Praying that prayer of Jesus’ can teach us about continuing to hope.  We will find our hope encouraged by the evidence around us – kind and helpful people when we’re struggling, small blessings in the midst of illness or grief, the promise each new day brings.  Praying that we might find this kind of grace actually prepares us to see it.  It’s like asking a stranger if he’ll be in a picture with Flat Jesus – we have opened the door, and become a bit receptive or vulnerable, and then we begin to find God at work in strangers and unexpected encounters.

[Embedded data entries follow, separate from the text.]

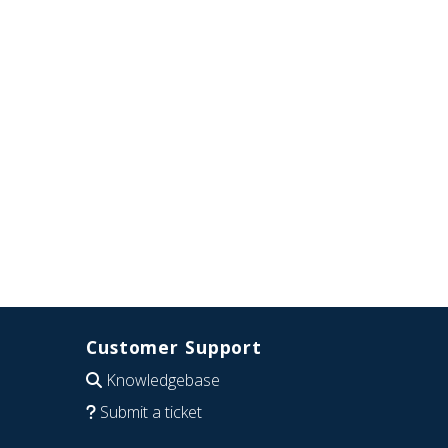
Customer Support
Knowledgebase
Submit a ticket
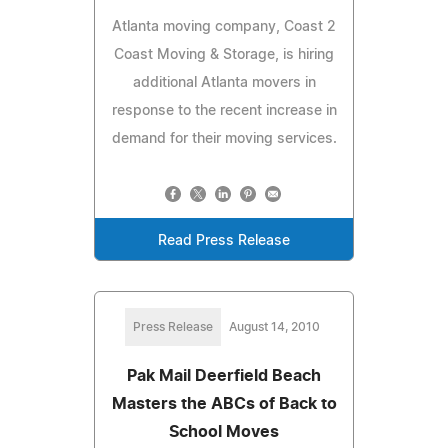
Atlanta moving company, Coast 2
Coast Moving & Storage, is hiring
additional Atlanta movers in
response to the recent increase in
demand for their moving services.
Read Press Release
Press Release
August 14, 2010
Pak Mail Deerfield Beach
Masters the ABCs of Back to
School Moves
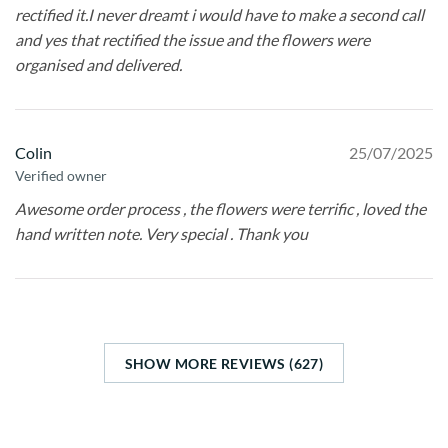
rectified it.I never dreamt i would have to make a second call
and yes that rectified the issue and the flowers were
organised and delivered.
Colin
25/07/2025
Verified owner
Awesome order process , the flowers were terrific , loved the
hand written note. Very special . Thank you
SHOW MORE REVIEWS (627)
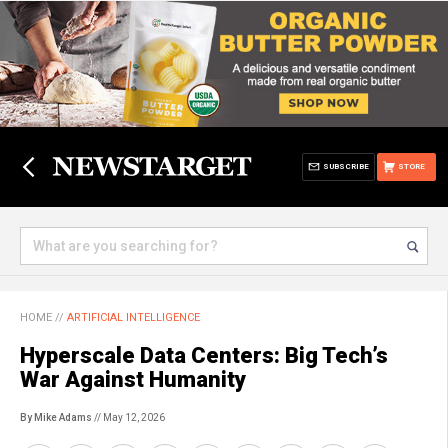
SUBSCRIBE
STORE
HOME
//
ARTIFICIAL INTELLIGENCE
Hyperscale Data Centers: Big Tech’s
War Against Humanity
By Mike Adams
// May 12, 2026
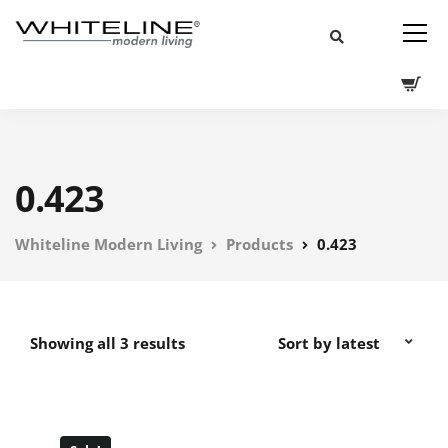
0.423
Whiteline Modern Living
Products
0.423
Showing all 3 results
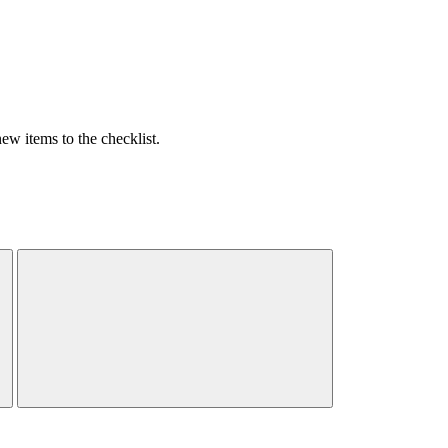
w items to the checklist.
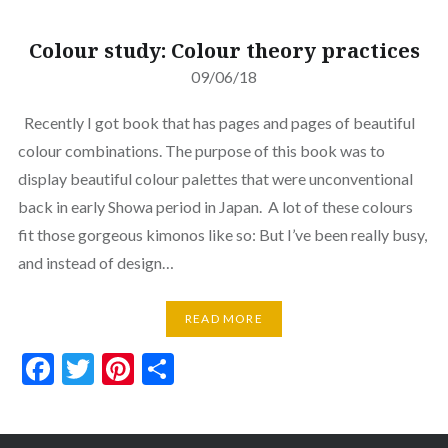
Colour study: Colour theory practices
09/06/18
Recently I got book that has pages and pages of beautiful
colour combinations. The purpose of this book was to
display beautiful colour palettes that were unconventional
back in early Showa period in Japan. A lot of these colours
fit those gorgeous kimonos like so: But I’ve been really busy,
and instead of design…
READ MORE
Facebook
Twitter
Pinterest
Share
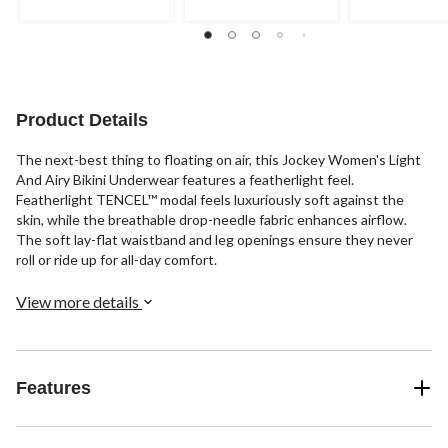
5
5
5
stars.
stars.
stars.
1
93
review
reviews
Product Details
The next-best thing to floating on air, this Jockey Women's Light
And Airy Bikini Underwear features a featherlight feel.
Featherlight TENCEL™ modal feels luxuriously soft against the
skin, while the breathable drop-needle fabric enhances airflow.
The soft lay-flat waistband and leg openings ensure they never
roll or ride up for all-day comfort.
View more details
Features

That open and faithful attitude of expectation is what makes peace possible, and it is what sets us free from bonds and burdens – it lets us receive and offer forgiveness.  The world is holding vigil for Nelson Mandela right now, at the end of his life.  He’s a remarkable example of that hopeful reality – a man who was imprisoned for 27 years for the offense of working for the freedom of his people.  He managed to come out of prison without being bound by the wrong done him.  He is an example of hope.

How do we become messengers of hope to the people we meet?  We are sent out into the world to be just that – much more than flat cardboard, and far more inviting.  We can be flesh and blood hope for the world.  We can become that hope and possibility ourselves, trusting that God is at work and that we will find what we most need.